| INSTRUCTIONS TO FOLLOW |
Please return the full listing below without altering anything.

| DATASET EXTRACT |
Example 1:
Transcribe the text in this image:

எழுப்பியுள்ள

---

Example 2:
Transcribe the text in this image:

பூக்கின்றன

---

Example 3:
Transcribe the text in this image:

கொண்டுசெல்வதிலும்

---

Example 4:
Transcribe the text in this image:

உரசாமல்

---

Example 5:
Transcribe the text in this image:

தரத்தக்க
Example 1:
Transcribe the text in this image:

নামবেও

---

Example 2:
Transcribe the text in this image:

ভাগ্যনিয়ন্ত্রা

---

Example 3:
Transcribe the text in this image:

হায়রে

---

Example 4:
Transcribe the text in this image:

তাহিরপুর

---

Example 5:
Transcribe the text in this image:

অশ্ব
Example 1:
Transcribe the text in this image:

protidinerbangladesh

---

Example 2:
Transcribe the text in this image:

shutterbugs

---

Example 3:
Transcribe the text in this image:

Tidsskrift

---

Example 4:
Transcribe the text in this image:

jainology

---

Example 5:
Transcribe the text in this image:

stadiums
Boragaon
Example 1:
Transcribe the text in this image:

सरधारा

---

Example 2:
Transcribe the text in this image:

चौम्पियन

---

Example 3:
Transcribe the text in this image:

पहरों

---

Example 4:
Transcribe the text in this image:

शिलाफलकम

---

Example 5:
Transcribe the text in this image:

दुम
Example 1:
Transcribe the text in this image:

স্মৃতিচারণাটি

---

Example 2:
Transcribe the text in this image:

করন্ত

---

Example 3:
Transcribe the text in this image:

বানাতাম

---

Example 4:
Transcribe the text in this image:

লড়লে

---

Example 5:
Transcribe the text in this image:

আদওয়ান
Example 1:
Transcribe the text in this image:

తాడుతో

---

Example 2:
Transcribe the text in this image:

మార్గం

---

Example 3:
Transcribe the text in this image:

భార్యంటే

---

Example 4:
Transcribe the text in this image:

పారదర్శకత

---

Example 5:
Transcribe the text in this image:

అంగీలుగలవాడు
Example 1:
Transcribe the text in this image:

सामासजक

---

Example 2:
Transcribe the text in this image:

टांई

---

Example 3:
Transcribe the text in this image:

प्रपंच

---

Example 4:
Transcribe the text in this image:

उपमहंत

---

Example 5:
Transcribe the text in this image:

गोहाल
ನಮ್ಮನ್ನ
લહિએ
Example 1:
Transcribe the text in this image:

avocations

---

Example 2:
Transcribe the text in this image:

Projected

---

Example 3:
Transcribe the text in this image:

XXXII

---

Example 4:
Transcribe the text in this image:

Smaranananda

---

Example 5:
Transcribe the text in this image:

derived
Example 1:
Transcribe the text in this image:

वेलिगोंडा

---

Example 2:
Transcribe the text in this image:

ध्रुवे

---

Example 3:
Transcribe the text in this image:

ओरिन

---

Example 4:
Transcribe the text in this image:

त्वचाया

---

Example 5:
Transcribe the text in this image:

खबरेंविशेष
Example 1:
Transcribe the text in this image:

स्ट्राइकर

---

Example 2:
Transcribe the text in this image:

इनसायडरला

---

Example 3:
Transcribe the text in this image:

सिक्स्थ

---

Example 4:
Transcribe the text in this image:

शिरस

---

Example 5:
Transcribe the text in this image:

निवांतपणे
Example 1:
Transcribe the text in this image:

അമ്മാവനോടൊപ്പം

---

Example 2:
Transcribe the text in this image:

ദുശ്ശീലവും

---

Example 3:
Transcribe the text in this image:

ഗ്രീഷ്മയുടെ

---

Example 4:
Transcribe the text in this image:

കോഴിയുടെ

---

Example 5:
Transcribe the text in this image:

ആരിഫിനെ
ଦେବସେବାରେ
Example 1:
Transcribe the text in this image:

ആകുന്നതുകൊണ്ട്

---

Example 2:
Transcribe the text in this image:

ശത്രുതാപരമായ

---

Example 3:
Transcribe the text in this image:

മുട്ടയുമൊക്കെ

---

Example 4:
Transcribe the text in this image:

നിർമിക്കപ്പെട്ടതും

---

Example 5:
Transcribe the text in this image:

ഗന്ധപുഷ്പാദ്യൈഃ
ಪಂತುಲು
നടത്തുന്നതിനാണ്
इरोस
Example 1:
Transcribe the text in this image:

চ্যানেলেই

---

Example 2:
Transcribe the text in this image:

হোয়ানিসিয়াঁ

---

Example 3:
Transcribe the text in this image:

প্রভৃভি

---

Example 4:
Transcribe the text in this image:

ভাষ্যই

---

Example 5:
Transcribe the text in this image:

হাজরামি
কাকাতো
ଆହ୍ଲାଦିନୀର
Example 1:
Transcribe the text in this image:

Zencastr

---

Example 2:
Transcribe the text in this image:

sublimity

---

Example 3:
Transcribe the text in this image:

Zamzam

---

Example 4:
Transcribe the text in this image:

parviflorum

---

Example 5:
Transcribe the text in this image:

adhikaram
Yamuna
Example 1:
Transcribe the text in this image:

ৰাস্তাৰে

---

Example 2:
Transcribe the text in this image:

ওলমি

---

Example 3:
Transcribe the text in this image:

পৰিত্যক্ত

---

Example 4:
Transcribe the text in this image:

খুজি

| RESPONSE TO THIS EXERCISE |
Example 1:
Transcribe the text in this image:

எழுப்பியுள்ள

---

Example 2:
Transcribe the text in this image:

பூக்கின்றன

---

Example 3:
Transcribe the text in this image:

கொண்டுசெல்வதிலும்

---

Example 4:
Transcribe the text in this image:

உரசாமல்

---

Example 5:
Transcribe the text in this image:

தரத்தக்க
Example 1:
Transcribe the text in this image:

নামবেও

---

Example 2:
Transcribe the text in this image:

ভাগ্যনিয়ন্ত্রা

---

Example 3:
Transcribe the text in this image:

হায়রে

---

Example 4:
Transcribe the text in this image:

তাহিরপুর

---

Example 5:
Transcribe the text in this image:

অশ্ব
Example 1:
Transcribe the text in this image:

protidinerbangladesh

---

Example 2:
Transcribe the text in this image:

shutterbugs

---

Example 3:
Transcribe the text in this image:

Tidsskrift

---

Example 4:
Transcribe the text in this image:

jainology

---

Example 5:
Transcribe the text in this image:

stadiums
Boragaon
Example 1:
Transcribe the text in this image:

सरधारा

---

Example 2:
Transcribe the text in this image:

चौम्पियन

---

Example 3:
Transcribe the text in this image:

पहरों

---

Example 4:
Transcribe the text in this image:

शिलाफलकम

---

Example 5:
Transcribe the text in this image:

दुम
Example 1:
Transcribe the text in this image:

স্মৃতিচারণাটি

---

Example 2:
Transcribe the text in this image:

করন্ত

---

Example 3:
Transcribe the text in this image:

বানাতাম

---

Example 4:
Transcribe the text in this image:

লড়লে

---

Example 5:
Transcribe the text in this image:

আদওয়ান
Example 1:
Transcribe the text in this image:

తాడుతో

---

Example 2:
Transcribe the text in this image:

మార్గం

---

Example 3:
Transcribe the text in this image:

భార్యంటే

---

Example 4:
Transcribe the text in this image:

పారదర్శకత

---

Example 5:
Transcribe the text in this image:

అంగీలుగలవాడు
Example 1:
Transcribe the text in this image:

सामासजक

---

Example 2:
Transcribe the text in this image:

टांई

---

Example 3:
Transcribe the text in this image:

प्रपंच

---

Example 4:
Transcribe the text in this image:

उपमहंत

---

Example 5:
Transcribe the text in this image:

गोहाल
ನಮ್ಮನ್ನ
લહિએ
Example 1:
Transcribe the text in this image:

avocations

---

Example 2:
Transcribe the text in this image:

Projected

---

Example 3:
Transcribe the text in this image:

XXXII

---

Example 4:
Transcribe the text in this image:

Smaranananda

---

Example 5:
Transcribe the text in this image:

derived
Example 1:
Transcribe the text in this image:

वेलिगोंडा

---

Example 2:
Transcribe the text in this image:

ध्रुवे

---

Example 3:
Transcribe the text in this image:

ओरिन

---

Example 4:
Transcribe the text in this image:

त्वचाया

---

Example 5:
Transcribe the text in this image:

खबरेंविशेष
Example 1:
Transcribe the text in this image:

स्ट्राइकर

---

Example 2:
Transcribe the text in this image:

इनसायडरला

---

Example 3:
Transcribe the text in this image:

सिक्स्थ

---

Example 4:
Transcribe the text in this image:

शिरस

---

Example 5:
Transcribe the text in this image:

निवांतपणे
Example 1:
Transcribe the text in this image:

അമ്മാവനോടൊപ്പം

---

Example 2:
Transcribe the text in this image:

ദുശ്ശീലവും

---

Example 3:
Transcribe the text in this image:

ഗ്രീഷ്മയുടെ

---

Example 4:
Transcribe the text in this image:

കോഴിയുടെ

---

Example 5:
Transcribe the text in this image:

ആരിഫിനെ
ଦେବସେବାରେ
Example 1:
Transcribe the text in this image:

ആകുന്നതുകൊണ്ട്

---

Example 2:
Transcribe the text in this image:

ശത്രുതാപരമായ

---

Example 3:
Transcribe the text in this image:

മുട്ടയുമൊക്കെ

---

Example 4:
Transcribe the text in this image:

നിർമിക്കപ്പെട്ടതും

---

Example 5:
Transcribe the text in this image:

ഗന്ധപുഷ്പാദ്യൈഃ
ಪಂತುಲು
നടത്തുന്നതിനാണ്
इरोस
Example 1:
Transcribe the text in this image:

চ্যানেলেই

---

Example 2:
Transcribe the text in this image:

হোয়ানিসিয়াঁ

---

Example 3:
Transcribe the text in this image:

প্রভৃভি

---

Example 4:
Transcribe the text in this image:

ভাষ্যই

---

Example 5:
Transcribe the text in this image:

হাজরামি
কাকাতো
ଆହ୍ଲାଦିନୀର
Example 1:
Transcribe the text in this image:

Zencastr

---

Example 2:
Transcribe the text in this image:

sublimity

---

Example 3:
Transcribe the text in this image:

Zamzam

---

Example 4:
Transcribe the text in this image:

parviflorum

---

Example 5:
Transcribe the text in this image:

adhikaram
Yamuna
Example 1:
Transcribe the text in this image:

ৰাস্তাৰে

---

Example 2:
Transcribe the text in this image:

ওলমি

---

Example 3:
Transcribe the text in this image:

পৰিত্যক্ত

---

Example 4:
Transcribe the text in this image:

খুজি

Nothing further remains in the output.